Le fonds américain General American Capital Partners (GAPC) conduit désormais les destinées du club de football des Girondins de Bordeaux. Pour lui redonner son lustre d’antan, leurs dirigeants ont choisi de confier les rênes du club à Frédéric Longuépée, ancien gymnaste de haut niveau.

Décideurs. Votre parcours professionnel vous a amené à travailler pour la Fédération française de tennis et le Paris Saint-Germain avant de devenir président délégué des ­Girondins de Bordeaux. Votre passion pour le sport a-t-elle été un moteur de réussite ?

Frédéric Longuépée. Après ma carrière de sportif de haut niveau, j’ai débuté chez EY. J’y ai réalisé plusieurs missions dont deux en particulier, Amaury Sport Organisation et le Comité français d’organisation de la Coupe du monde 1998, qui m’ont donné l’envie de basculer définitivement dans l’environnement du sport. Ce milieu s’est profondément professionnalisé. Il a ­irréversiblement changé. Le sport de haut niveau doit, à mon sens, bannir la gestion « associative » propre aux petits clubs de village. Le rôle d’un dirigeant est de piloter les clubs sportifs comme de véritables entreprises. Ma passion pour le sport est aujourd’hui dirigée vers cette transformation.

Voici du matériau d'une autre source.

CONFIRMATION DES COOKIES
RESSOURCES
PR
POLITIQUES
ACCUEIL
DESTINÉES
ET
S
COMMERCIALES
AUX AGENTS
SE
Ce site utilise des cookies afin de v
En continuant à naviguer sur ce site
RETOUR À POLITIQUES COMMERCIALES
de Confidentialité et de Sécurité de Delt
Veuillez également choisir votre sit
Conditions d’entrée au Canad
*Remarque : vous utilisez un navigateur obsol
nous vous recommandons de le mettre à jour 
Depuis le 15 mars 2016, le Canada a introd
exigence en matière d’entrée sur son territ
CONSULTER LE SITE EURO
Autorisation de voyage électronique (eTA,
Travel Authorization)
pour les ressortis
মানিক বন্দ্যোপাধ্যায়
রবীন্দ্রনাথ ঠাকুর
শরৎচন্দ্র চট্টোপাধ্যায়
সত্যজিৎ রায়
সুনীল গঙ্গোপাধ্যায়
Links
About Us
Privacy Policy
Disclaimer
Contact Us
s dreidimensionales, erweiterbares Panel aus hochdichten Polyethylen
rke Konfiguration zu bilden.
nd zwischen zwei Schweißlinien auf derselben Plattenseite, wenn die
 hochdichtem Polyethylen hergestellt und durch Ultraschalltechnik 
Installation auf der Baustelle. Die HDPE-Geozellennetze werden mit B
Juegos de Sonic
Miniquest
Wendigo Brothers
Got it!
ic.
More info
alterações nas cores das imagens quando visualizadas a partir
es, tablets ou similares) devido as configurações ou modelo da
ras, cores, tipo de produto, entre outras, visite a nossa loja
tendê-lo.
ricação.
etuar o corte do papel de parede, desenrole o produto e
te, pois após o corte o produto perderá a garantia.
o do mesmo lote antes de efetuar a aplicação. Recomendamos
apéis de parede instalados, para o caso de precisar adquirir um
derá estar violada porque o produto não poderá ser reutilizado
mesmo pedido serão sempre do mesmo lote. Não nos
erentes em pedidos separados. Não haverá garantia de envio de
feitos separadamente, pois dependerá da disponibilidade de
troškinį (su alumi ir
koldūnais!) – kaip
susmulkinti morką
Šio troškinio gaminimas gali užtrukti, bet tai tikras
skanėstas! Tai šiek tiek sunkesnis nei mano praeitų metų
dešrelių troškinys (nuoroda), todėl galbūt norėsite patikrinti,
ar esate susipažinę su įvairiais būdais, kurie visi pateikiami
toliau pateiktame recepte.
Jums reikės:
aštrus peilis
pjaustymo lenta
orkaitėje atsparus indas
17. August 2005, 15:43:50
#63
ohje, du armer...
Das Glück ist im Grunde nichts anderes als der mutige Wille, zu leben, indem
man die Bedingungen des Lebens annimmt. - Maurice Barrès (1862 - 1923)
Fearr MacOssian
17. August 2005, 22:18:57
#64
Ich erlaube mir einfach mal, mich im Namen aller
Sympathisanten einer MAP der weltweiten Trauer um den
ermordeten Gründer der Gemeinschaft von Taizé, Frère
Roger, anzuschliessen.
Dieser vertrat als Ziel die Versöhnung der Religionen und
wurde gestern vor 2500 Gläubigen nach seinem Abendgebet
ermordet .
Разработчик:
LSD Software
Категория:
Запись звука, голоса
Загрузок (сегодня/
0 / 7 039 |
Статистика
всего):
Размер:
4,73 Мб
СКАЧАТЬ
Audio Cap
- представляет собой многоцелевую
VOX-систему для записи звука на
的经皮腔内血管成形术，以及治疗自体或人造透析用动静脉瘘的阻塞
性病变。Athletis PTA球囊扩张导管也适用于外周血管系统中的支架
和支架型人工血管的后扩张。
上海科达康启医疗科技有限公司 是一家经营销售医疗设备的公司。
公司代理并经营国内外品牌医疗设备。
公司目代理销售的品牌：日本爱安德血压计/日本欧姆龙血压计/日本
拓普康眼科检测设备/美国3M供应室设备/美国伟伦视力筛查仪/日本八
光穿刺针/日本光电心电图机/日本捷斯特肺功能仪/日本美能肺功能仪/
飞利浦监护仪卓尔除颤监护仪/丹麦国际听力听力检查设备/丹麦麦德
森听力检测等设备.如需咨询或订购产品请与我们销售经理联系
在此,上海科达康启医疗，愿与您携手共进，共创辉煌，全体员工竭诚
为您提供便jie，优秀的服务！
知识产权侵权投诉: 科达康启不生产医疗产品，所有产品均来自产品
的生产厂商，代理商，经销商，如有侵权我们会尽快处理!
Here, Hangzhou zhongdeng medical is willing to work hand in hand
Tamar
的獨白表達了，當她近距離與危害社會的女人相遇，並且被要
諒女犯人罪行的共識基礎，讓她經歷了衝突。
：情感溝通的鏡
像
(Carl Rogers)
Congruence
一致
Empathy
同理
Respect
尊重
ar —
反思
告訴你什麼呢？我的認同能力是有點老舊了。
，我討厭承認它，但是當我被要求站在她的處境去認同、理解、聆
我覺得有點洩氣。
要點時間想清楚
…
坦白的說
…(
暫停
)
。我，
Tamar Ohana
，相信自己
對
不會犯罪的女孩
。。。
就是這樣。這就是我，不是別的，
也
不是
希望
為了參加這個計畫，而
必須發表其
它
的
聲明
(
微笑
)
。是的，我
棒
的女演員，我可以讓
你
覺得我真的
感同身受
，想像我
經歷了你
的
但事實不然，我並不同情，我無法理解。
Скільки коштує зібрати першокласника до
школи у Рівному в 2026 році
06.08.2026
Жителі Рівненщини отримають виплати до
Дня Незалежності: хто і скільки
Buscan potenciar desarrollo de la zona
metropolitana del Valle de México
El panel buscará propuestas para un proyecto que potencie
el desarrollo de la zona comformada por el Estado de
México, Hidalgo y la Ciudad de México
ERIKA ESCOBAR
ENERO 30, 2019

Diriez-vous que cette passion vous a amené à prendre des risques ?

C’est effectivement une prise de risque car c’est un marché de niche. La France est un pays magnifique mais qui adore les profils normés. Pour chaque poste, il faut avoir fait les bonnes écoles, passé les bons diplômes. Contrairement aux pays anglo-saxons, la France a horreur des profils atypiques. Il est difficile de travailler dans un cabinet d’audit en ayant fait une licence d’histoire ou de biologie, chose pourtant possible au Royaume-Uni. La réalité est que nous sommes confrontés à des recruteurs et des entreprises qui ne prennent quasiment pas de risques. Et pourtant quelle richesse pour elles d’accueillir des profils variés, venant d’horizons et d’univers différents  !

Quelles sont les valeurs qui animent votre travail ?

Je travaille avec beaucoup d’humilité. Roland Garros ou les Girondins de Bordeaux étaient là avant nous et seront là bien après. Les ­institutions sont toujours plus fortes que les individus qui les composent. En revanche, j’ai la volonté forte d’apporter ma pierre à ­l’édifice et de rendre le club un peu meilleur qu’il ne l’était à mon arrivée.

Un dirigeant de club sportif peut-il encore aujourd’hui agir par passion ?

Il faut être passionné, sinon il est difficile d’y consacrer autant de temps et d’énergie. La passion est à mettre au ­service du ­quotidien, sans se laisser griser. Il existe beaucoup de similitudes avec une entreprise. La formation des jeunes footballeurs peut s’assimiler à la R&D. La conquête de fans et de spectateurs est une démarche proche de la commercialisation. Ce qui change c’est le caractère événementiel de l’activité. Un club appelle des collaborateurs d’un très grand professionnalisme dans toutes les disciplines et balaye donc la gestion associative. Il faut être pleinement consacré à cette activité pour répondre à l’attente des supporters.

Les Girondins de Bordeaux bénéficient d’un public fidèle mais exigeant. ­Comment concilier passion des ­supporters et impératifs économiques liés à la gestion d’un club sportif ?

Il est essentiel de respecter le club dans lequel on travaille. Bordeaux est un grand nom du football français, six fois ­champion. Cela serait incroyablement irrespectueux de vouloir tout bouleverser d’un claquement de doigts. Nous devons toutefois impulser un changement en investissant à bon escient et au bon moment dans les hommes et les ­structures. Ce club mérite de rejoindre plus régulièrement les places européennes et il faut probablement bouger un peu les lignes pour y parvenir. Il serait en effet utopique de s’attendre à un résultat ­différent en ­agissant de la même manière.